The Government’s existing Help to Buy initiative and the incoming shared equity scheme may help a certain cohort of first-time buyers and others, and help elicit more supply, but they will also prop up the current pricing metrics that elude so many others.

The average price paid for a home in Dublin in the 12 months to the end of June was €474,080, according to the Central Statistics Office, which is nine times the average full-time salary.

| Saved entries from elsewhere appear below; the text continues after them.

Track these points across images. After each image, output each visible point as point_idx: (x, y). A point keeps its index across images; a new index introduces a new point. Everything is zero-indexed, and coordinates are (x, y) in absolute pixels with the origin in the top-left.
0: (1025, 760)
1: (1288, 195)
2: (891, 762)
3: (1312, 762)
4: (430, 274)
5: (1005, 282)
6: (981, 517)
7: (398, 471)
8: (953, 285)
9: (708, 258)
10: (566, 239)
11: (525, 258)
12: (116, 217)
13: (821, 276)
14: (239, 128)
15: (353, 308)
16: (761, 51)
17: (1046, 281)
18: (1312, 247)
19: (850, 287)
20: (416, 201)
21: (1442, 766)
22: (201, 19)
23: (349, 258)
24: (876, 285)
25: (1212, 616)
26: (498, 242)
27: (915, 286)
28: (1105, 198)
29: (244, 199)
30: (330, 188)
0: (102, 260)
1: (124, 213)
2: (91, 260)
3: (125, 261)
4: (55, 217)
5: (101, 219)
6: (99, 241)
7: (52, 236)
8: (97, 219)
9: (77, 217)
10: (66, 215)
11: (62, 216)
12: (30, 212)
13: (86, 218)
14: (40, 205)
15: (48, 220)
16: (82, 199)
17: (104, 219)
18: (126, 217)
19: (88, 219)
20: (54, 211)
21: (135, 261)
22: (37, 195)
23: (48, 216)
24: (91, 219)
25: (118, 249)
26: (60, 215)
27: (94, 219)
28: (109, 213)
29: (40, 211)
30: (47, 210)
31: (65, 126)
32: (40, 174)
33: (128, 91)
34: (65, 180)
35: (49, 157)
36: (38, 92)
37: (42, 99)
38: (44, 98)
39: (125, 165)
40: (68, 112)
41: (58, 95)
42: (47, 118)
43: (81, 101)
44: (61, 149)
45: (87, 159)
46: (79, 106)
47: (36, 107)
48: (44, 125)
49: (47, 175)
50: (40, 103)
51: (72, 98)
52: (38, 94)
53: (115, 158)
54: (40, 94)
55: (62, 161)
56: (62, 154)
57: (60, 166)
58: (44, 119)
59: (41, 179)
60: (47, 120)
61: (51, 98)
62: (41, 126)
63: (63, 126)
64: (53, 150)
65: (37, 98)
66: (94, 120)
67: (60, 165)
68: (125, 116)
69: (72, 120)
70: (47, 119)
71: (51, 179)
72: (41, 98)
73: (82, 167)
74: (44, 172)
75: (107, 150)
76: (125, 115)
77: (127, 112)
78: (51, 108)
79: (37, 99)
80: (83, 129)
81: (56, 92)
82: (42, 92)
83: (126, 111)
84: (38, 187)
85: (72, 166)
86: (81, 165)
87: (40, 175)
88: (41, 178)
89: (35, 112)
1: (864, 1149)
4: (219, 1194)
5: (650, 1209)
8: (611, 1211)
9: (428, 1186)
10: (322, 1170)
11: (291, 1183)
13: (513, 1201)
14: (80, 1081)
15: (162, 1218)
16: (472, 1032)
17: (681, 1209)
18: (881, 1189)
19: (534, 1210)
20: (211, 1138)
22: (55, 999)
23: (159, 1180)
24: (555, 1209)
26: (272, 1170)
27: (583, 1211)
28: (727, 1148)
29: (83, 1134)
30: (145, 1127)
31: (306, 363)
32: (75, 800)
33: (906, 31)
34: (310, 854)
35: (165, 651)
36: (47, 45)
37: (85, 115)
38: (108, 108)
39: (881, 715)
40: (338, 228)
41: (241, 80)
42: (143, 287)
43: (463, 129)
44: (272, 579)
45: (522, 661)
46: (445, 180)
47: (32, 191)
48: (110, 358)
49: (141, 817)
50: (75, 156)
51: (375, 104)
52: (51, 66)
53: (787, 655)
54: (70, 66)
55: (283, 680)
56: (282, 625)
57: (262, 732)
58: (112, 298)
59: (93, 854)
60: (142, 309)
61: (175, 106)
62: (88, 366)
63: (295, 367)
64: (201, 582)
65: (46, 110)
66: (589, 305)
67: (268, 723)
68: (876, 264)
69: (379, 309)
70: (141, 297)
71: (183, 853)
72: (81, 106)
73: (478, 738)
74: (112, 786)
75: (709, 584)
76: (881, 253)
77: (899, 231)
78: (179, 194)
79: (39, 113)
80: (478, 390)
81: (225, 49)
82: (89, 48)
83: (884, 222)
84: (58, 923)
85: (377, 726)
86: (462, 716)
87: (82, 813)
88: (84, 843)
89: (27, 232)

Anyone who thinks that when we start building 33,000 homes a year young people or those on moderate and middle incomes will suddenly be returned to the buyers' segment of the market is indulging in wishful thinking. A casual glance at property markets across the world, where those on the middle and lower rungs of the economic ladder are priced out of urban markets, underscores this. Are we to presume all these markets are simply undersupplied like Ireland and would be fixed by a bump in construction? Even Germany, once the exemplar of a stable, low-cost housing market, now finds itself in the grip of a housing crisis. Inflation in Germany's "big seven" cities – Berlin, Hamburg, Düsseldorf, Cologne, Munich, Frankfurt and Stuttgart – averaged 123 .7 per cent between 2009 to 2019, bigger than the rise seen in London and New York over the same period.

Prevailing dynamic

The Government’s new housing plan is a turbo-charged version of its predecessor, Rebuilding Ireland. That plan made big promises around supply, social housing, affordability and homelessness. It delivered in some areas – the supply of social housing was accelerated and housing waiting lists reduced – but it failed to change the prevailing dynamic.

The new blueprint promises more measures and more initiatives to fix the problem and an even bigger housing delivery target, 300,000 by 2030. But it’s not within the Government’s gift to deliver this target. The Government won’t be building these homes. Approximately 156,000 – 52 per cent of the total – are to be delivered exclusively through the private market, but only if the price dynamics are right, while most of the 90,000 social homes will come via turnkey acquisitions or so-called Part Vs also from the private sector. In other words, the State’s reliance on the private speculative model of homebuilding is not being diluted, it’s being reinforced. And this is the trap that housing has become for governments across the world. To overhaul the existing system and produce more affordable outcomes, they have to become the developer like they were in the social housing programmes of the past, but on a much bigger scale. This would involve displacing a certain section of the private market and potentially pushing down house prices, something the banks and a majority of voters, who are homeowners, may not like.